- [Problem statement] Write out the records below word for word, from the start of the records down to and including the line that contains "scientific name: Symphyotrichum concolor".

———

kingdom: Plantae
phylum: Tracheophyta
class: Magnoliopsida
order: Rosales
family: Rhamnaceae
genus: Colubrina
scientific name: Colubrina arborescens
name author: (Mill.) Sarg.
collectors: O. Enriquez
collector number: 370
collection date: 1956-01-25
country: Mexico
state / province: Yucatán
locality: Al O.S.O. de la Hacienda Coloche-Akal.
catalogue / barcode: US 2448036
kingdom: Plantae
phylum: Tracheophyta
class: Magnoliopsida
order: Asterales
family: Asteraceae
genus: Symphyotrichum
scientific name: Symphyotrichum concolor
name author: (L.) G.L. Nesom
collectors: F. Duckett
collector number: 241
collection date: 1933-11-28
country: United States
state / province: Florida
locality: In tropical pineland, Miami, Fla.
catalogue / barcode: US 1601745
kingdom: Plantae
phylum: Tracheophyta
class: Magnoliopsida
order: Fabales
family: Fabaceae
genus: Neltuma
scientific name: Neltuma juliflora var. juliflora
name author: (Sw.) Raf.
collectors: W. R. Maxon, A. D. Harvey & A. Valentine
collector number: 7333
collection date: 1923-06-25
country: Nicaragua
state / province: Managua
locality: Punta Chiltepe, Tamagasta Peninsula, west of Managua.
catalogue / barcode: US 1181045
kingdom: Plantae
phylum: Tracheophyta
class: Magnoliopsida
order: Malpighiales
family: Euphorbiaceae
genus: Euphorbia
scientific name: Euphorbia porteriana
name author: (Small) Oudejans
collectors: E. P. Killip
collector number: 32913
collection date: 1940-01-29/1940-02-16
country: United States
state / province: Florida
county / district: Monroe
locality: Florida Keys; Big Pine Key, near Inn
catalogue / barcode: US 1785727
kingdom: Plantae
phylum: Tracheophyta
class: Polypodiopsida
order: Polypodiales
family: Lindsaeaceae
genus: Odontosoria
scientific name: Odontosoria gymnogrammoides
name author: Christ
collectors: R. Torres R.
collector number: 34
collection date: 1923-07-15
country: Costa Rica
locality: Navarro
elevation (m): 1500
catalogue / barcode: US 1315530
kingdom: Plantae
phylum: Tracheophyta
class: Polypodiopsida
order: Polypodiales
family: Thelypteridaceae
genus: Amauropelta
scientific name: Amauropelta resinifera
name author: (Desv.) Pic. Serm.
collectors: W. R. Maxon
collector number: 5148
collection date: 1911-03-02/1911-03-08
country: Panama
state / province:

———

- [Output]
kingdom: Plantae
phylum: Tracheophyta
class: Magnoliopsida
order: Rosales
family: Rhamnaceae
genus: Colubrina
scientific name: Colubrina arborescens
name author: (Mill.) Sarg.
collectors: O. Enriquez
collector number: 370
collection date: 1956-01-25
country: Mexico
state / province: Yucatán
locality: Al O.S.O. de la Hacienda Coloche-Akal.
catalogue / barcode: US 2448036
kingdom: Plantae
phylum: Tracheophyta
class: Magnoliopsida
order: Asterales
family: Asteraceae
genus: Symphyotrichum
scientific name: Symphyotrichum concolor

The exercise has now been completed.